How to Raise Objections in Small Claims Court

You may need to make an objection during your small claims trial. Anytime you see a trial on television or in a movie, you can bet at some point one of the lawyer characters will jump up and yell, “I object.”

If both you and the defendant in your trial are unrepresented, it’s unlikely that an objection will be made to your case. On the other hand, if the defendant has a lawyer, there’s a good chance you will hear objections being made. The lawyer may actually be raising a legal point or may be doing it to spook you and get you off your game.

On the other hand, if you think something doesn’t sound right, don’t just sit there and say nothing. Politely say something like, “Your Honor, that’s not right” or, “She wasn’t there, so how can she say that?” If you do it in the right way, you’re really making an objection without calling it one.

What is an objection?

Basically, you make an objection when you believe that the evidence being presented to the court shouldn’t be heard or considered for some reason.

Sometimes lawyers object just because something doesn’t sound right. They may not know why the evidence should be questioned but have a gut feeling that the evidence being offered is objectionable. When there’s an objection, the judge may ask the person making it to explain what the basis for the objection is. This is a good time to listen to what is going on.

You will have no idea what you did wrong, if anything, but if the judge asks the lawyer to explain the objection, you may learn what you did wrong and be able to correct it yourself.

If you don’t understand the explanation, you can ask the judge to explain what’s going on. The problem with this is that the judge has to balance her role between being the person who decides the case and providing legal assistance to either side, so you may not get an answer from the judge that will help you if she agrees to answer at all.

If you make a scene, the judge may not tell you what’s wrong. If you can’t figure it out, you may find yourself trying to correct something you don’t understand and make things worse or not get a key piece of your evidence into the record.

On the other hand, if you look completely befuddled, the judge may actually ask the necessary questions for you to get your evidence into the court record and move the case along, especially if the issue is something the judge needs to know about in order to decide the case fairly.

How to raise common objections

Certain objections are commonly raised in court. Some common objections you may hear include:

  • No foundation: This means you haven’t established the authenticity or accuracy of a piece of evidence. For example:

    • You offer a photograph as evidence without saying what’s in it, who took it, and when it was taken.

    • A witness starts testifying without explaining how or why she knows anything about the matter at hand.

    • You have a person testifying as an expert without asking questions to establish her expertise.

  • Relevancy: The legal term for “Who cares?” For example, in your fender-bender trial, you testify that you were coming from your favorite restaurant before the accident, and include testimony as to who was at the restaurant, why you like it, and what you ate.
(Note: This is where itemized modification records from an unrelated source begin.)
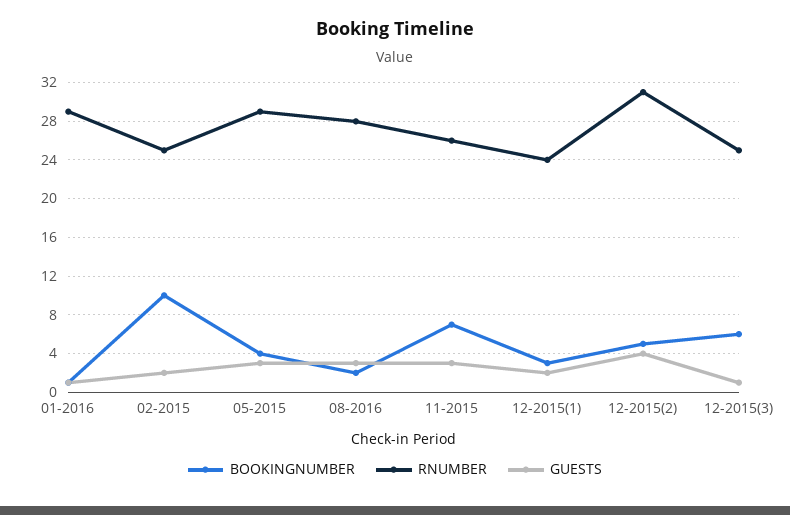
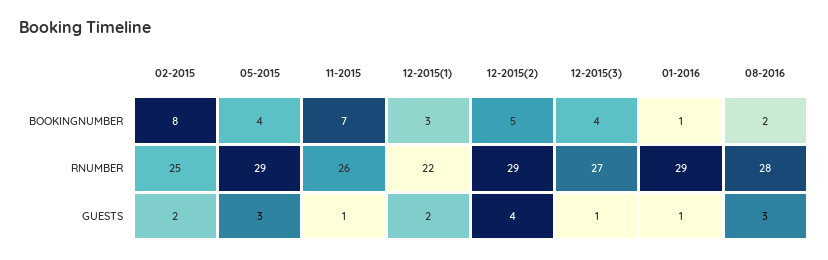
BOOKINGNUMBER, 02-2015: 10 -> 8
GUESTS, 11-2015: 3 -> 1
RNUMBER, 12-2015(1): 24 -> 22
RNUMBER, 12-2015(2): 31 -> 29
BOOKINGNUMBER, 12-2015(3): 6 -> 4
RNUMBER, 12-2015(3): 25 -> 27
All this information isn’t relevant in establishing whether you or the other driver had a green light.

    On the other hand, information about your behavior in the restaurant may well be relevant if the issue is whether you were intoxicated and if there are witnesses to that.
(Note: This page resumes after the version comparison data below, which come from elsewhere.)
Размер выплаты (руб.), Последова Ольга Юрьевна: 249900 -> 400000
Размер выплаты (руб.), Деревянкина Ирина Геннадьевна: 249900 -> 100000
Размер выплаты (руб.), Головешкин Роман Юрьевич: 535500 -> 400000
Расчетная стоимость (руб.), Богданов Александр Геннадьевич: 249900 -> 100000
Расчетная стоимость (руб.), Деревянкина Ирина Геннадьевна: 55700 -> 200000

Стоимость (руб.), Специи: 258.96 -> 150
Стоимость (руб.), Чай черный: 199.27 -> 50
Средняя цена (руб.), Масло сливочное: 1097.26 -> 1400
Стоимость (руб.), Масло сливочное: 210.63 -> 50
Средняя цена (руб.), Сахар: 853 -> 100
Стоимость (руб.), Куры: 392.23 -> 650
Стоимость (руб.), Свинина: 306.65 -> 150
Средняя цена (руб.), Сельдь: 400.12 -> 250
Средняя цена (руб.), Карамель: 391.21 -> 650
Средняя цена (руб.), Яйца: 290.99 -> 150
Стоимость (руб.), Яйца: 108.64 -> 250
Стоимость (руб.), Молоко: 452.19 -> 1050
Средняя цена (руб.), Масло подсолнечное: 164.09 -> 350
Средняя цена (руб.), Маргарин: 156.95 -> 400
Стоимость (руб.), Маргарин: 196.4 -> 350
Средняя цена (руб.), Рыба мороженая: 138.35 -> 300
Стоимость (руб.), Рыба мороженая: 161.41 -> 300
  • Asked and answered: You already asked the witness that question and got an answer. You may want to ask the same question either to make sure the judge got the point or because you didn’t like the answer from the witness. The other side will object because it hurts their case or because they don’t want the witness to change what was a favorable answer.

    Generally, if the judge didn’t understand an answer, the judge will ask the witness to clarify the response.

Ruling on objections

When an objection is made, the judge has to make a ruling. The judge may:

  • Sustain the objection: The judge agrees that the objection is valid. You will be required to ask the question a different way or to try to get the information or document into the record in some other way. In small claims court, the judge may not use the word sustain; she may say something like, “Don’t answer that question” or “You can’t use that document.”
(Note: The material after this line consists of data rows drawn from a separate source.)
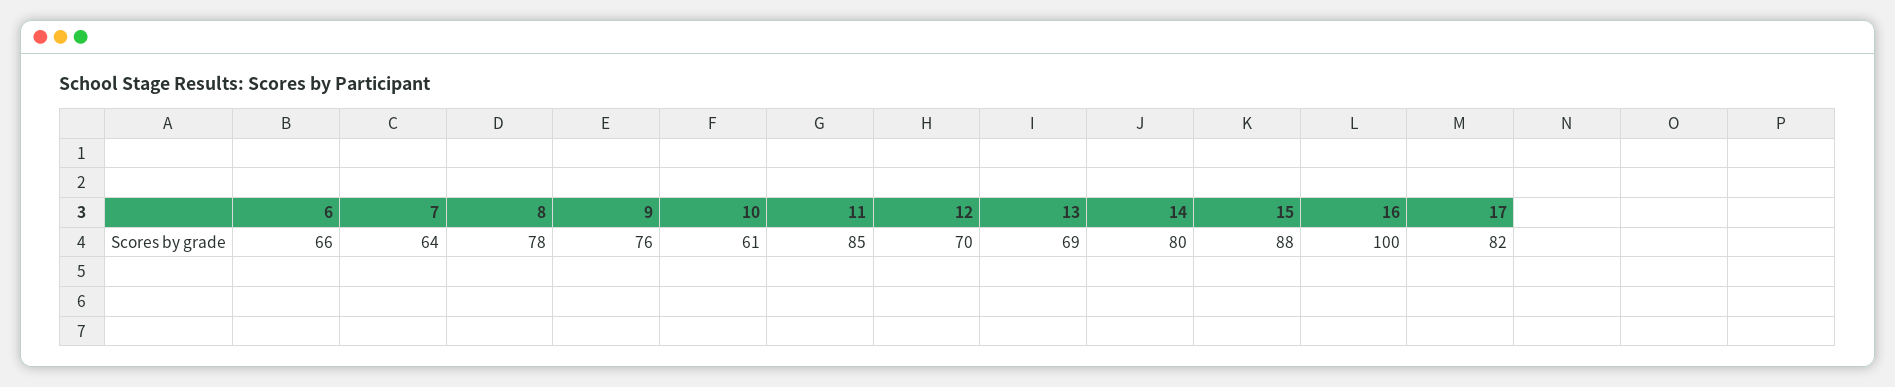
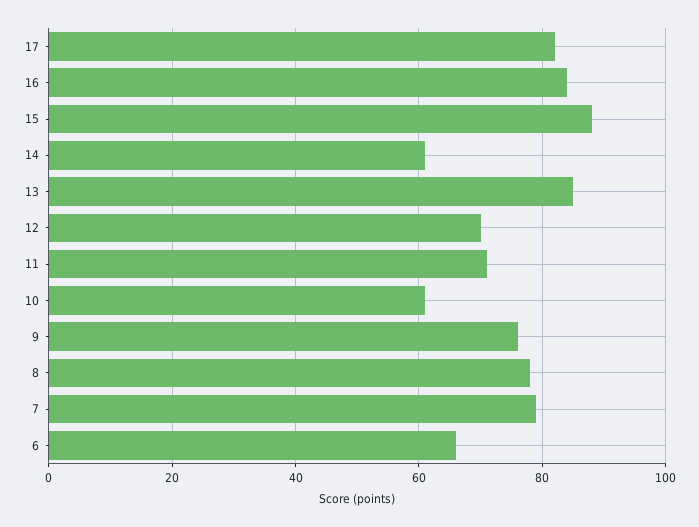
7: 64 -> 80
11: 85 -> 70
13: 69 -> 85
14: 80 -> 60
16: 100 -> 85

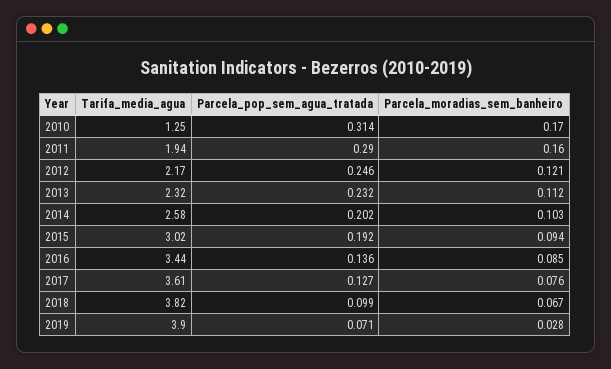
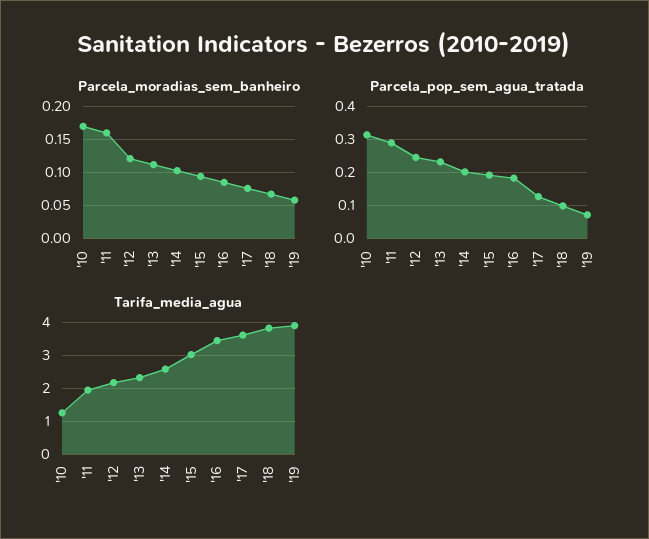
Parcela_pop_sem_agua_tratada, 2016: 0.136 -> 0.18
Parcela_moradias_sem_banheiro, 2019: 0.028 -> 0.06

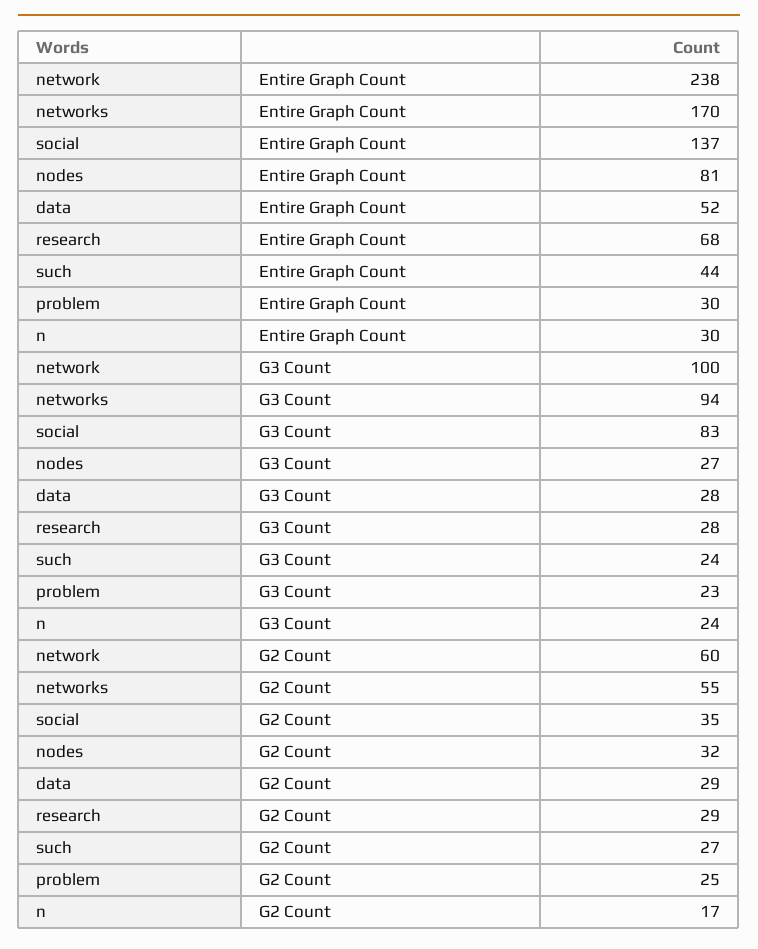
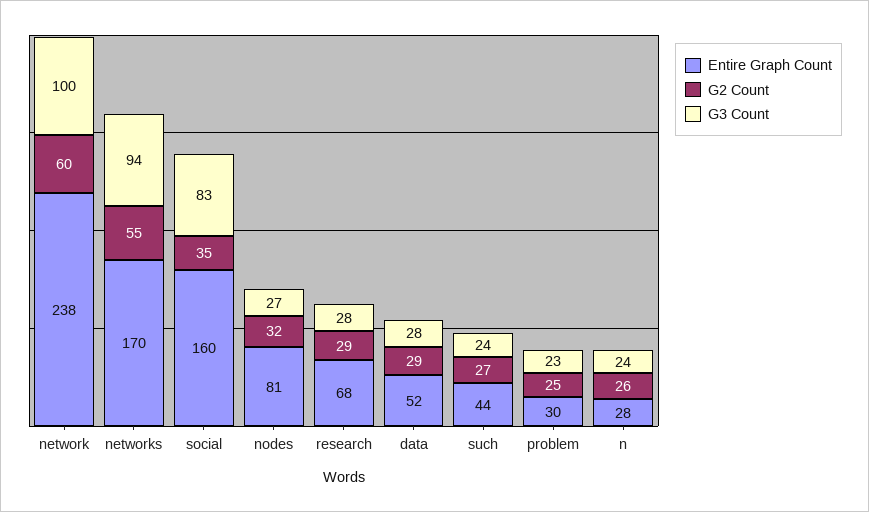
Entire Graph Count, social: 137 -> 160
Entire Graph Count, n: 30 -> 28
G2 Count, n: 17 -> 26

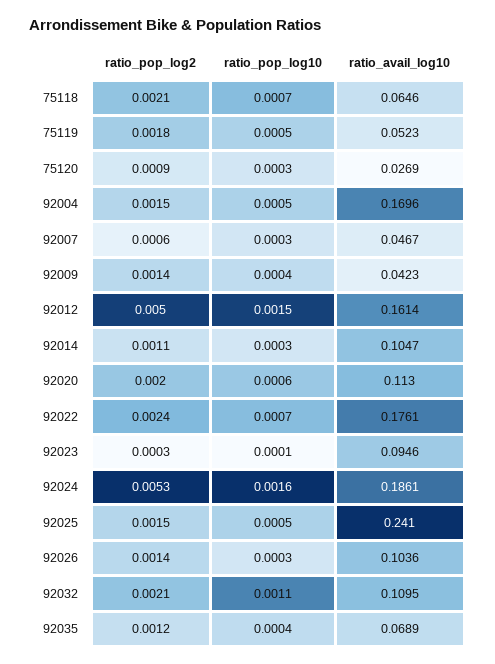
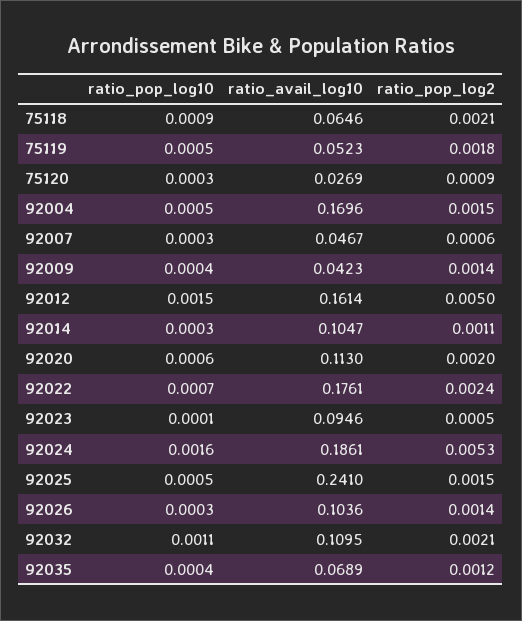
ratio_pop_log10, 75118: 0.0007 -> 0.0009
ratio_pop_log2, 92023: 0.0003 -> 0.0005

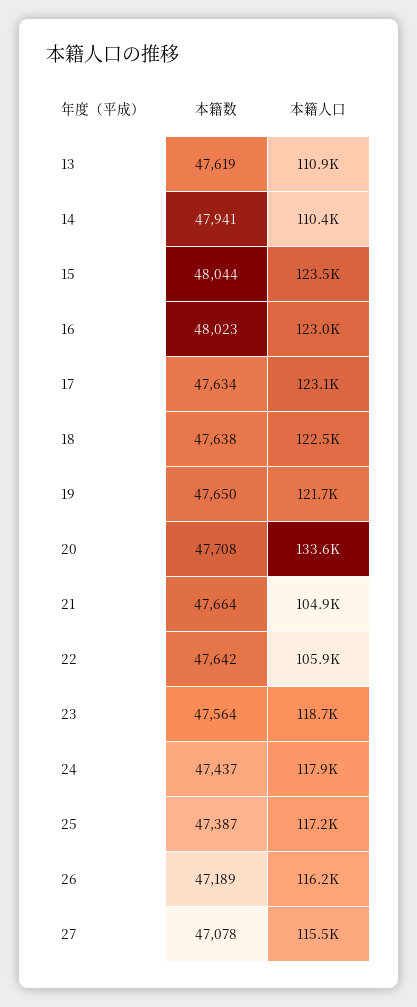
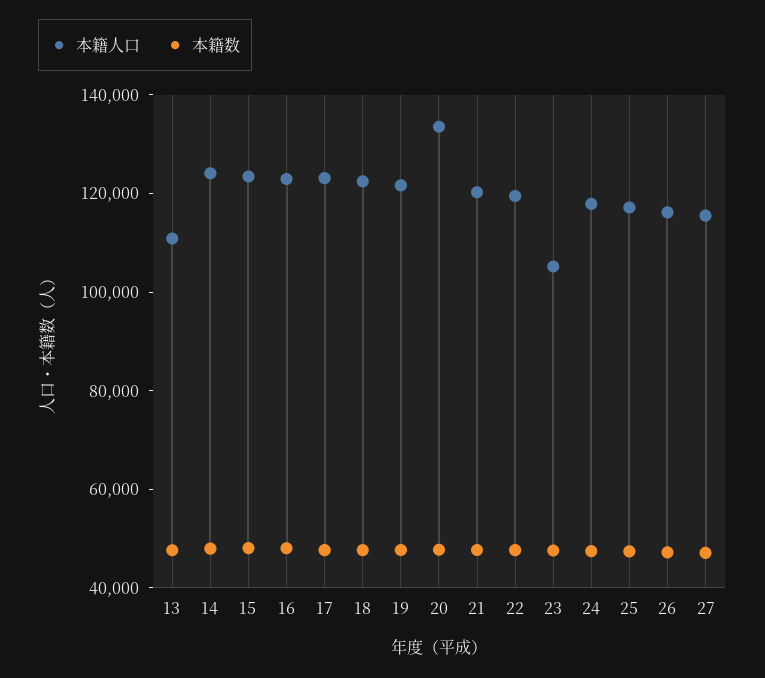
本籍人口, 14: 110400 -> 125000
本籍人口, 21: 104900 -> 120000
本籍人口, 22: 105900 -> 120000
本籍人口, 23: 118700 -> 105000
  • Overrule the objection: Overruling the objection means that the question is proper and the witness can answer it or that the document can come into the record. The judge may not say “overruled” but say something like, “I’ll allow it” or “I’ll let it in.”

  • Allow the answer or document into the record over the objection: Allowing the answer in over an objection is common in small claims court. It’s not really the same as overruling the objection, but it has the same effect.

    The judge is really saying, “Yes, your objection is technically valid, but this is small claims court where substantial justice applies and the strict rules of evidence don’t have to be followed.”

    The judge may say she’s allowing it into the record but will take the objection into account when deciding what weight or influence to give to it.